Living with Multiple Sclerosis

My story isn't like others, very few are the same. However, I never struggled with any symptoms leading up to my initial flare-up and ultimately my diagnosis. I had never had tingling, weakness, issues with my vision going blurry, pain, none of it.

I had in the year preceding the main event had a beautiful daughter, become determined and succeeded in losing a ton of weight to be the most healthy I could to be able to keep up with her. I had built an amazing tribe of people around me and we lifted each other as we worked out hard, hiked high mountains and ran crazy obstacle course races.

In August of 2019, I traveled to Texas for a work trip. I remember posting on Facebook, that it's 112 degrees here, far too hot for this New England native. I was there for a week and flew home, and did a hike up a mountain in Massachusetts with a workgroup and their families including my daughter. I felt great, as always.
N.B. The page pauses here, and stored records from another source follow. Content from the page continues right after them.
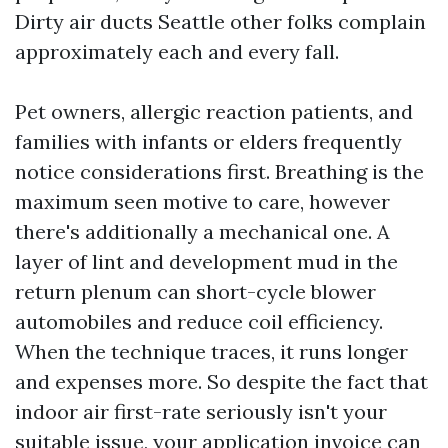
Dirty air ducts Seattle other folks complain
approximately each and every fall.
Pet owners, allergic reaction patients, and
families with infants or elders frequently
notice considerations first. Breathing is the
maximum seen motive to care, however
there's additionally a mechanical one. A
layer of lint and development mud in the
return plenum can short-cycle blower
automobiles and reduce coil efficiency.
When the technique traces, it runs longer
and expenses more. So despite the fact that
indoor air first-rate seriously isn't your
suitable issue, your application invoice can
The following day was a Sunday, a day of rest. I was laying on the couch, watching TV having a lazy day. I went to stand up to get more snacks and all of a sudden from my chest down felt numb and tingly all over. Like when your foot falls asleep but much worse. I tried to 'walk' or hobble it off, but it didn't go away. I wasn't very concerned and thought perhaps on the flight I may have sat too long and then pushed my legs to hike and my nerves were just misfiring.

I went the week, swimming, doing light yoga, trying to get, what I thought was a pinched nerve, to go away or fix itself. It didn't so I of course, called my primary care physician. When I went in for the appointment she definitely showed concern as we have paid very close attention to my body in the past few years through my weight loss and as she described, knew my body and it was a well-oiled machine, if it wasn't performing it's something, something not ideal happening.

She immediately sent for a full Lyme panel as I am in the woods all the time hiking and even though very thorough and regular with my tick prevention and checks, it could be Lyme Disease. The other two things she thought it could be needed MRIs and it was either Lupus or Mulitple Sclerosis. I smirked and was like, um no chance. I have none of those in my family. Simply total disbelief and that we should be looking for other things.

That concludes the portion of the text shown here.